Once upon a time, when animals and people talked the same language, there was this app that let you manage your passwords, credit card numbers and all kinds of “secret” stuff. It was more or less unnecessary but a lot of fun because it made you fell like a spy in a Bond movie. Many millennia later we are and passwords aren’t enough anymore to keep stuff like the money in your bank account and your login credentials to websites that contain your entire life story from being hacked, stolen, ransomed and more. Password managers have become as much a necessity as a lifejacket is to someone drowning.
There are many of them. With my 1Password account almost expired, I decided to look for a free alternative. I checked out Roboform, Lastpass and Dashlane, but I started by thinking about storing my passwords in an encrypted DEVONthink Pro 3 database.
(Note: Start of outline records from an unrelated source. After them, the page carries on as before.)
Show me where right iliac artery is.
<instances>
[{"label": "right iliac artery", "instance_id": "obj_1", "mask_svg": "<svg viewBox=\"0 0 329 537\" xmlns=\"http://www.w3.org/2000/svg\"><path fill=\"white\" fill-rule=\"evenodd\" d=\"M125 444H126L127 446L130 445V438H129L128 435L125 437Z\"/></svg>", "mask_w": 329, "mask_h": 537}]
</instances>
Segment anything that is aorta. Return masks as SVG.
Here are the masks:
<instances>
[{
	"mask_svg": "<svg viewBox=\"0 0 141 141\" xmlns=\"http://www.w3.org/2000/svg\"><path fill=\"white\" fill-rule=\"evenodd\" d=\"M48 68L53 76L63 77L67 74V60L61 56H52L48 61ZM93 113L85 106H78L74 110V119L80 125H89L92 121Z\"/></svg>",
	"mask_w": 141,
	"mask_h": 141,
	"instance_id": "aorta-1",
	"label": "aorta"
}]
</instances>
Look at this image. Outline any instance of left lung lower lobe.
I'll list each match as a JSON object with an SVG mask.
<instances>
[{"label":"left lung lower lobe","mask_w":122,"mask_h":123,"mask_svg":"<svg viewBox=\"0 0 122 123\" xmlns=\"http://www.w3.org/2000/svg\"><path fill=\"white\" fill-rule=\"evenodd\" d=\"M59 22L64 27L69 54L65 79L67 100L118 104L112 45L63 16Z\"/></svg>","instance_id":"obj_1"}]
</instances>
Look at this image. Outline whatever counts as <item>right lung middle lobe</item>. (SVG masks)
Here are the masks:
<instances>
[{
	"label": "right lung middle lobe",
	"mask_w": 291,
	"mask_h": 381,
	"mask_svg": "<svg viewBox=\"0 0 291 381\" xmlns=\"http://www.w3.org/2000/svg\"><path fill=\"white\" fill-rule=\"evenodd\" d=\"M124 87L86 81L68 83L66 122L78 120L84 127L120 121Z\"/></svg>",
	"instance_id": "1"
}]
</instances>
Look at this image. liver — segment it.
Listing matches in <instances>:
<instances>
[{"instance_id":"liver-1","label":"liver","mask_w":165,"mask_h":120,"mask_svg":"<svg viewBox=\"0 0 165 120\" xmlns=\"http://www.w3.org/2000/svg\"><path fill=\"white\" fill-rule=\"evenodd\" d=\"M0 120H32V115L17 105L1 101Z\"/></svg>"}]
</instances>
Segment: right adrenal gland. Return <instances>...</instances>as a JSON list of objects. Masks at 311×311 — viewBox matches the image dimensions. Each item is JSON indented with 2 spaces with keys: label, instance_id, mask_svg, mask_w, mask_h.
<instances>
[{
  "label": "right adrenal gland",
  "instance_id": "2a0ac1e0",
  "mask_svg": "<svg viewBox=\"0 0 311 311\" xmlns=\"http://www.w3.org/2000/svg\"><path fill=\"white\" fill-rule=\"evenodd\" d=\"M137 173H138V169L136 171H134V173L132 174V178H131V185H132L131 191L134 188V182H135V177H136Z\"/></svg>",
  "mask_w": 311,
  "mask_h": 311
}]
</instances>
That would have been a solution to the problem of yearly recurring charges were it not for the dreaded two-factor login security many websites nowadays offer as an additional barrier against hackers, identity thieves and other scoundrels.
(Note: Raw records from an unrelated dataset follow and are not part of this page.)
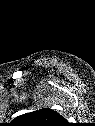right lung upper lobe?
<instances>
[{
    "label": "right lung upper lobe",
    "mask_w": 95,
    "mask_h": 126,
    "mask_svg": "<svg viewBox=\"0 0 95 126\" xmlns=\"http://www.w3.org/2000/svg\"><path fill=\"white\" fill-rule=\"evenodd\" d=\"M19 126H67L68 123L57 111L44 108L18 116L14 120Z\"/></svg>",
    "instance_id": "1"
}]
</instances>
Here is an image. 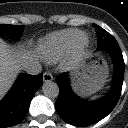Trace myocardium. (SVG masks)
Wrapping results in <instances>:
<instances>
[{"instance_id": "obj_1", "label": "myocardium", "mask_w": 128, "mask_h": 128, "mask_svg": "<svg viewBox=\"0 0 128 128\" xmlns=\"http://www.w3.org/2000/svg\"><path fill=\"white\" fill-rule=\"evenodd\" d=\"M80 35L82 36L83 34ZM86 44V42L78 43L73 49L72 57H78L84 51Z\"/></svg>"}]
</instances>
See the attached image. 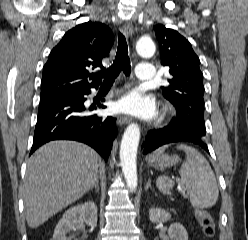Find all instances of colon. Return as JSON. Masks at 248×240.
<instances>
[{
    "mask_svg": "<svg viewBox=\"0 0 248 240\" xmlns=\"http://www.w3.org/2000/svg\"><path fill=\"white\" fill-rule=\"evenodd\" d=\"M195 215L201 225L204 235L211 238L215 233V222L211 214L205 210H197Z\"/></svg>",
    "mask_w": 248,
    "mask_h": 240,
    "instance_id": "5ec220e1",
    "label": "colon"
}]
</instances>
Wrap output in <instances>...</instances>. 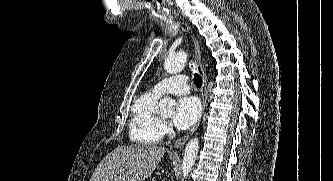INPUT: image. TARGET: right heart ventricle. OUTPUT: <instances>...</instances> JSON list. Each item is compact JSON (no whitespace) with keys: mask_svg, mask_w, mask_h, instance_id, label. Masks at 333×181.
I'll return each mask as SVG.
<instances>
[{"mask_svg":"<svg viewBox=\"0 0 333 181\" xmlns=\"http://www.w3.org/2000/svg\"><path fill=\"white\" fill-rule=\"evenodd\" d=\"M159 95L154 91L140 95L133 103L129 135L132 141L140 144L158 143L161 119L157 113Z\"/></svg>","mask_w":333,"mask_h":181,"instance_id":"right-heart-ventricle-1","label":"right heart ventricle"}]
</instances>
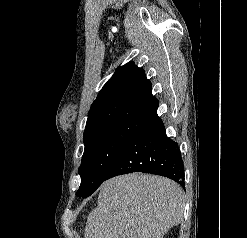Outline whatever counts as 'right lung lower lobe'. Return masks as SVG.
<instances>
[{
  "mask_svg": "<svg viewBox=\"0 0 247 238\" xmlns=\"http://www.w3.org/2000/svg\"><path fill=\"white\" fill-rule=\"evenodd\" d=\"M132 172L168 177L184 186V168L177 144L168 138L163 121L155 115L131 140L110 168L106 179Z\"/></svg>",
  "mask_w": 247,
  "mask_h": 238,
  "instance_id": "obj_1",
  "label": "right lung lower lobe"
}]
</instances>
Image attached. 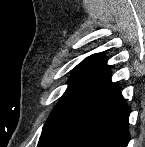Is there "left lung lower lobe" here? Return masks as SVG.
Segmentation results:
<instances>
[{"instance_id":"left-lung-lower-lobe-1","label":"left lung lower lobe","mask_w":145,"mask_h":147,"mask_svg":"<svg viewBox=\"0 0 145 147\" xmlns=\"http://www.w3.org/2000/svg\"><path fill=\"white\" fill-rule=\"evenodd\" d=\"M105 64L63 134L44 147H127L130 108Z\"/></svg>"}]
</instances>
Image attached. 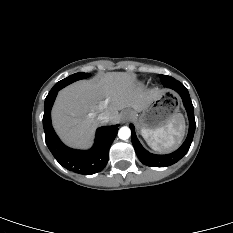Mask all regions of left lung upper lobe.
Instances as JSON below:
<instances>
[{"label": "left lung upper lobe", "mask_w": 233, "mask_h": 233, "mask_svg": "<svg viewBox=\"0 0 233 233\" xmlns=\"http://www.w3.org/2000/svg\"><path fill=\"white\" fill-rule=\"evenodd\" d=\"M161 82L164 86H166L167 84H169L170 82H172L174 80V78L167 76V75H159Z\"/></svg>", "instance_id": "1"}]
</instances>
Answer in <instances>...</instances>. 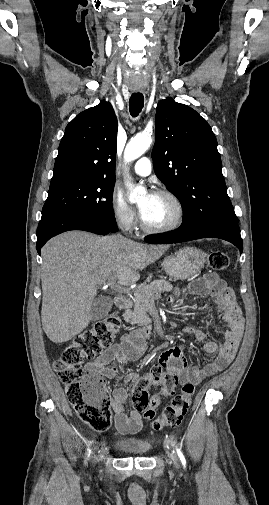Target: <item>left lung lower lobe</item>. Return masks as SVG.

The DEVONthink database solution would have made it necessary for me to always revert to my iPad for creating the two-factor code with an app that does nothing else. I find that very resource unfriendly and inefficient, so that idea was thrown in the dustbin.
Roboform, Lastpass and Dashlane were three password management alternatives that seemed to offer about the same or better features than 1Password. So wrong was I that I didn’t even bother to download any of them except for Lastpass. The latter seemed to give me all I needed for free, so I downloaded their app and imported all my passwords and security data into it. Lastpass has a 1Password importer and it should have made the process seamless and efficient, but it didn’t.
If that was all that wasn’t as simple as it could have been, I would probably have plodded along, but it wasn’t. Installing Lastpass should have installed the Safari extension with no problem at all, even on my Catalina system. It didn’t. I had to reinstall the application twice before Safari finally ‘saw’ the extension in its Preference panel for me to activate it.
Importing the 1Password file was efficient up to a point. That point being that 1Password’s incredibly easy-to-use and set-once-and-forget-about-it two-factor authentication implementation was totally missing in Lastpass. Instead, the Lastpass developers expect you to download yet another app for creating two-factor codes to your mobile device and go through a whole setup nightmare that I for one never had to go through with 1Password — where the identity checks and verification process is made much more user-friendly. The fact alone that I needed to choose between half a dozen two-factor code creation apps from different providers was a bit too much for my tired brain.
Update entered on Jan, 23: Since I first published this article, I’ve actually downloaded Roboform, Secrets, Bitwarden and Enpass and installed every one of them. I’m discussing the Lastpass experience more in detail below, but the others were just as much a pain, if not more. I had Roboform on my system for about six minutes before I threw it off again. Totally useless in a browser. Bitwarden is free and open source, but that did not prove to be a blessing. Very, very lightweight. Enpass was the closest to being a serious contender but it lacks many features that Lastpass and 1Password do have. At the end of the three days I spent with all of these apps, I had a — no kidding — splitting headache and nothing that can replace 1Password.
And if it was too much for my brain that has experience in dealing with IT since dinosaurs were roaming the plains, I can only imagine what it must be like when you couldn’t care less about IT.
What happened next and The Bottom Line
Lastpass was cumbersome compared to 1Password, so I actually deleted my account which the company tells you will permanently remove all your data from their servers after 30 days.
I’ll stick with 1Password, even if it means I must shell out a yearly subscription to get synchronisation across my two devices. The app and service that goes with it are so much more user-friendly and more integrated with iOS and macOS that other software is painful to use. It’s just as secure as the other top-of-the-bill password management services that, indeed, include Lastpass and Dashlane, and while Lastpass does offer a free alternative if you’re the only user, That fact on its own doesn’t justify the ride being much less smooth than 1Password’s.